Start of Provided data
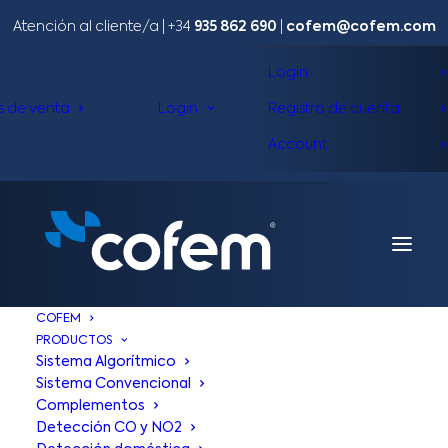
Atención al cliente/a​ |
+34
935 862 690
|
cofem@cofem.com
Login
s de venta
Login
Registro de cuenta
Account
COFEM
PRODUCTOS
Sistema Algorítmico
Sistema Convencional
Complementos
Detección CO y NO2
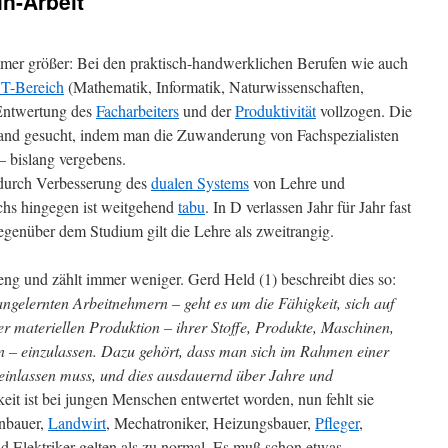
in-Arbeit
mer größer: Bei den praktisch-handwerklichen Berufen wie auch
T-Bereich
(Mathematik, Informatik, Naturwissenschaften,
 Entwertung des
Facharbeiters
und der
Produktivität
vollzogen.
Die
and gesucht, indem man die Zuwanderung von Fachspezialisten
– bislang vergebens.
 durch Verbesserung des
dualen Systems
von Lehre und
hs hingegen ist weitgehend
tabu
. In D verlassen Jahr für Jahr fast
genüber dem Studium gilt die Lehre als zweitrangig.
d eng und zählt immer weniger. Gerd Held (1) beschreibt dies so:
angelernten Arbeitnehmern – geht es um die Fähigkeit, sich auf
r materiellen Produktion – ihrer Stoffe, Produkte, Maschinen,
n – einzulassen. Dazu gehört, dass man sich im Rahmen einer
n einlassen muss, und dies ausdauernd über Jahre und
eit ist bei jungen Menschen entwertet worden, nun fehlt sie
onbauer,
Landwirt
, Mechatroniker, Heizungsbauer,
Pfleger
,
d Elektriker gelten als zu normal. Es muß schon etwas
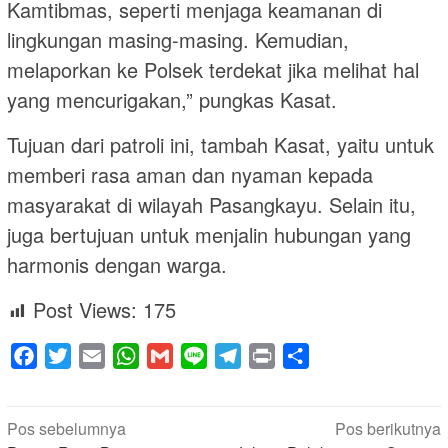
Kamtibmas, seperti menjaga keamanan di
lingkungan masing-masing. Kemudian,
melaporkan ke Polsek terdekat jika melihat hal
yang mencurigakan,” pungkas Kasat.
Tujuan dari patroli ini, tambah Kasat, yaitu untuk
memberi rasa aman dan nyaman kepada
masyarakat di wilayah Pasangkayu. Selain itu,
juga bertujuan untuk menjalin hubungan yang
harmonis dengan warga.
Post Views:
175
Facebook
Twitter
Email
WhatsApp
Gmail
Line
Telegram
Print
Share
Navigasi
Pos sebelumnya
Pos berikutnya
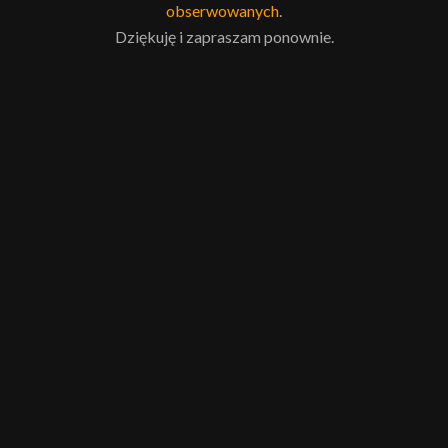
obserwowanych
.
Dziękuję i zapraszam ponownie.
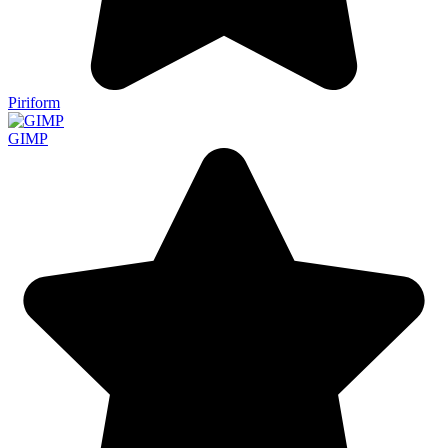
Piriform
GIMP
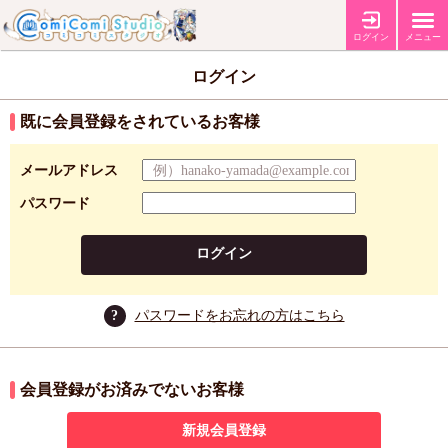
ログイン
メニュー
ログイン
既に会員登録をされているお客様
メールアドレス
パスワード
ログイン
?
パスワードをお忘れの方はこちら
会員登録がお済みでないお客様
新規会員登録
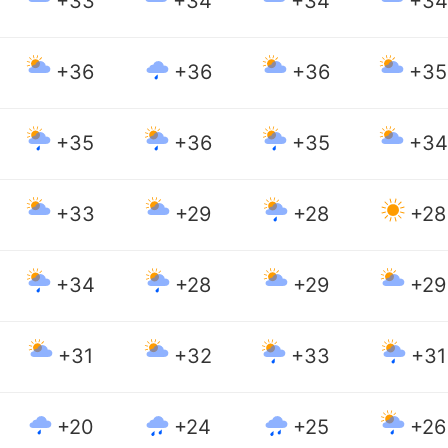
+33
+34
+34
+34
+36
+36
+36
+35
+35
+36
+35
+34
+33
+29
+28
+28
+34
+28
+29
+29
+31
+32
+33
+31
+20
+24
+25
+26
End of Provided data
Gather all lines from the records above in which "sich" appears.

Solution to this exercise
angelernten Arbeitnehmern – geht es um die Fähigkeit, sich auf
n – einzulassen. Dazu gehört, dass man sich im Rahmen einer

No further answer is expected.